Tsukiji Fish Market, Tokyo

An early wake-up call from our cosy beds was the start of whirlwind morning which was all done and dusted by 9am.  Luckily jet lag was helping our ability to be up at 2.30am.  Walking from our hostel through the empty streets, not really aware of what we had agreed to was a beautiful start to a hot sunny day.  The walk was the only option, we couldn't afford a taxi and it was a long time before the first subway train would be running.  Tsukiji Fish Market (Tsukiji Shijo) is located in the Tsukiji district, not far from the more well-known Ginza district in Tokyo.   This market dates back to the 16th Century and is the largest wholesale fish market in Japan.  To enter the auction you need to register and only a limited number of visitors are allowed into the auctions each day.  The auctions only run on certain days so it is worth checking the calendar.  Despite this we managed to get in on our day of choice and it was well worth the early start.

The Tsukiji Fish Market isn't for everyone, but being fascinated by markets this was one I was not missing.  I certainly struggled with the scale of the market and the amount of sea life for sale in one place.  

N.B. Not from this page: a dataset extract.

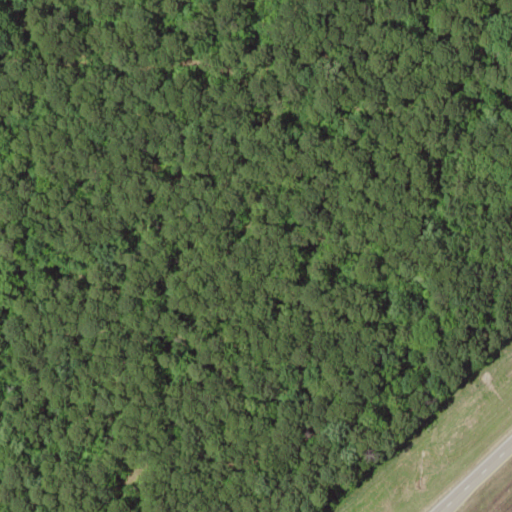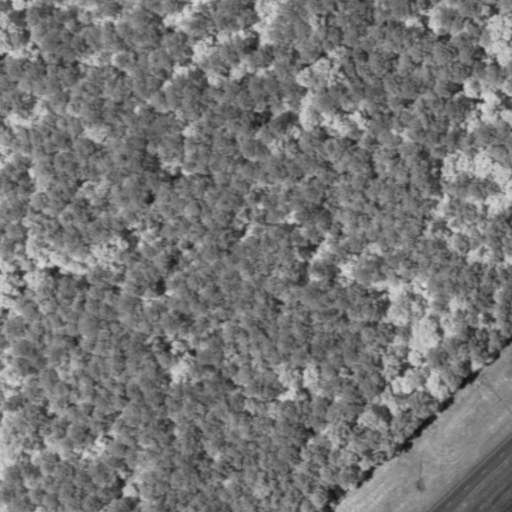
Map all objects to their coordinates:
road: (475, 478)
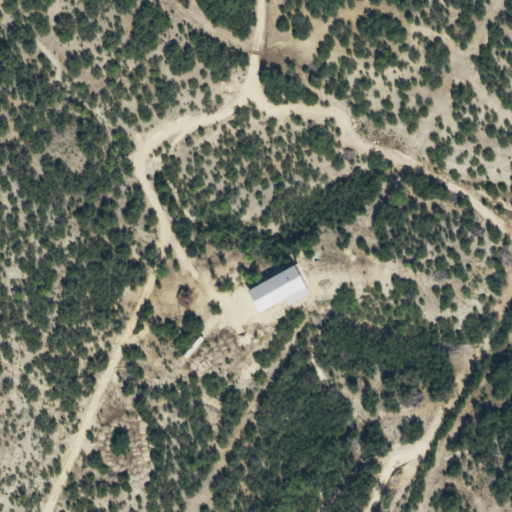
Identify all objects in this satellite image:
road: (158, 235)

The tuna are laid out for inspection, the tails are removed to allow the quality of the fish to be visible to potential buyers.  The buyers inspect the fish using weird hooks.  Checking for fat and meat quality, they inspect the lots before the auction begins. This auction is an amazing sight, not only at the size of these powerful masters of the sea, but also the sheer numbers that are on sale.  Whilst walking through the market we had to keep our wits about us, it's a working market with no lenience given for the less than agile tourists, trying to contend with the frigid temperatures, small spaces and knife wielding fishmongers.  The auctions are noisy and fast-moving, I think we kept up with what was going on.  Hand signals and lots of concentration seemed to be the key components to keeping up with the auction.

 After the tuna auction it was time to wander around the wholesale market,  heaven for knife collectors and those like me who love the variety and colours of a proper market.  The sushi and ramen stands within the market provide an amazing breakfast option with fish that is so fresh it is almost breathing.  The whole market was a whirlwind of energy which left us wondering whether we had dreamt it when we crawled back into bed mid-morning.

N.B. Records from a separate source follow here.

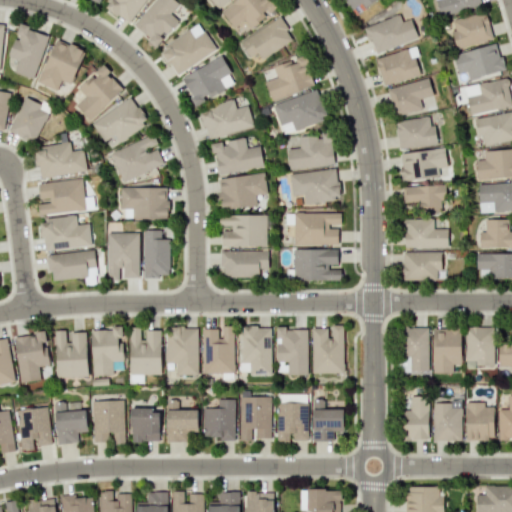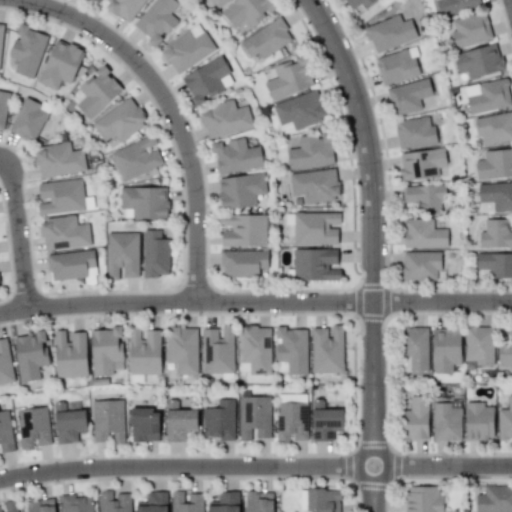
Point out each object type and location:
building: (100, 0)
building: (100, 0)
building: (216, 2)
building: (217, 2)
building: (355, 2)
building: (356, 2)
road: (510, 3)
building: (453, 5)
building: (454, 5)
building: (122, 7)
building: (123, 8)
building: (246, 11)
building: (247, 12)
building: (156, 20)
building: (156, 20)
building: (470, 30)
building: (470, 30)
building: (0, 32)
building: (0, 32)
building: (389, 33)
building: (389, 33)
building: (266, 38)
building: (266, 39)
building: (186, 49)
building: (186, 49)
building: (26, 50)
building: (27, 50)
building: (478, 61)
building: (478, 61)
building: (59, 64)
building: (60, 65)
building: (395, 66)
building: (396, 67)
building: (288, 78)
building: (206, 79)
building: (288, 79)
building: (207, 80)
building: (96, 92)
building: (97, 92)
building: (486, 95)
building: (407, 96)
building: (408, 96)
building: (487, 96)
building: (3, 108)
building: (3, 108)
building: (298, 111)
building: (299, 111)
road: (171, 112)
building: (224, 118)
building: (27, 119)
building: (28, 119)
building: (224, 119)
building: (119, 120)
building: (119, 120)
building: (494, 127)
building: (494, 127)
building: (414, 132)
building: (414, 132)
building: (310, 151)
building: (311, 152)
building: (234, 155)
building: (235, 156)
building: (136, 157)
building: (136, 158)
building: (58, 159)
building: (58, 160)
building: (420, 163)
building: (421, 163)
building: (494, 164)
building: (494, 164)
building: (314, 185)
building: (315, 185)
building: (240, 189)
building: (240, 190)
building: (496, 195)
building: (496, 195)
building: (60, 196)
building: (61, 196)
building: (422, 197)
building: (423, 197)
building: (144, 201)
building: (144, 202)
building: (315, 228)
building: (315, 228)
building: (242, 229)
road: (16, 230)
building: (243, 230)
building: (63, 233)
building: (63, 233)
building: (422, 234)
building: (423, 234)
building: (495, 234)
building: (495, 234)
road: (371, 249)
building: (154, 254)
building: (155, 254)
building: (122, 255)
building: (122, 255)
building: (242, 262)
building: (242, 262)
building: (69, 264)
building: (69, 264)
building: (314, 264)
building: (314, 264)
building: (493, 264)
building: (420, 265)
building: (420, 265)
building: (493, 265)
road: (255, 302)
building: (478, 344)
building: (478, 345)
building: (181, 348)
building: (413, 348)
building: (105, 349)
building: (182, 349)
building: (217, 349)
building: (254, 349)
building: (291, 349)
building: (292, 349)
building: (326, 349)
building: (413, 349)
building: (444, 349)
building: (445, 349)
building: (105, 350)
building: (217, 350)
building: (254, 350)
building: (327, 350)
building: (143, 351)
building: (144, 351)
building: (505, 353)
building: (505, 353)
building: (70, 354)
building: (70, 354)
building: (29, 355)
building: (30, 355)
building: (4, 362)
building: (5, 362)
building: (290, 416)
building: (253, 417)
building: (254, 417)
building: (290, 417)
building: (414, 419)
building: (107, 420)
building: (107, 420)
building: (218, 420)
building: (219, 420)
building: (415, 420)
building: (505, 420)
building: (505, 420)
building: (445, 421)
building: (478, 421)
building: (478, 421)
building: (325, 422)
building: (325, 422)
building: (445, 422)
building: (68, 423)
building: (68, 423)
building: (179, 423)
building: (180, 423)
building: (144, 424)
building: (144, 424)
building: (32, 426)
building: (32, 427)
building: (5, 432)
building: (5, 432)
road: (185, 466)
road: (442, 466)
building: (422, 498)
building: (422, 499)
building: (494, 499)
building: (494, 499)
building: (323, 500)
building: (324, 500)
building: (113, 501)
building: (114, 501)
building: (258, 501)
building: (258, 501)
building: (152, 502)
building: (153, 502)
building: (186, 502)
building: (186, 502)
building: (224, 502)
building: (224, 502)
building: (75, 503)
building: (76, 503)
building: (39, 505)
building: (40, 505)
building: (9, 506)
building: (9, 506)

Whilst this was an interesting experience I do wonder about the sustainability of tuna fishing in Japan.  This auction takes place on a regular basis with huge quantities of the fish being caught to sustain the demands of the consumers.  Can the species withstand this commercial threat or will numbers continue to decline...

These photographs were taken on film and scanned following a visit to the Market in 2000

Photography at Tsukiji Fish Market

It is worth remembering that this is a working market and some stall holders are happy for you to take pictures, others are less keen.  Discretion and speed is key to photographing this location. You have to get what you can, when you can.  Flash photography is forbidden and will get you removed.

A higher ISO is essential as all the photography is indoors and other than the fish everyone is moving rapidly.  Shutter priority helps as well.  If you are feeling lazy given the time of day, sticking the camera on auto works equally well (but I didn't just say that!).

Aside from the tuna auction there are stunning stalls full of every type of sea creature imaginable calling out for a photograph as well as the sushi and ramen food stalls.  It really is a case of wandering and seeing what you find.  The main market opens at 9am to visitors so if you are not able to get up early or are not keen on the tuna auction then there is still a chance to visit.

Visiting Tsukiji Fish Market


The market is separated into two parts - Jōgai-shijō, the outer market where the sushi and ramen stalls are located and then the inner market called Jōnai-shijō.  The inner market is where the wholesale fish is sold and the tuna auction takes place.  The entrance to the inner market is next to Namiyoke Inari Shrine but the entrance to register for the tuna auction you need to find the Fish Information Centre at Osakana Fukyu Centre.

If you want to see the auction then you will need to walk or take a taxi as there is no public transport in Tokyo between 1am and 5am.  Later in the day the closest station is Tsukiji Shijo station on the Toei Odeo line or Tsukiji Station on the Tokyo Metro Hibiya line.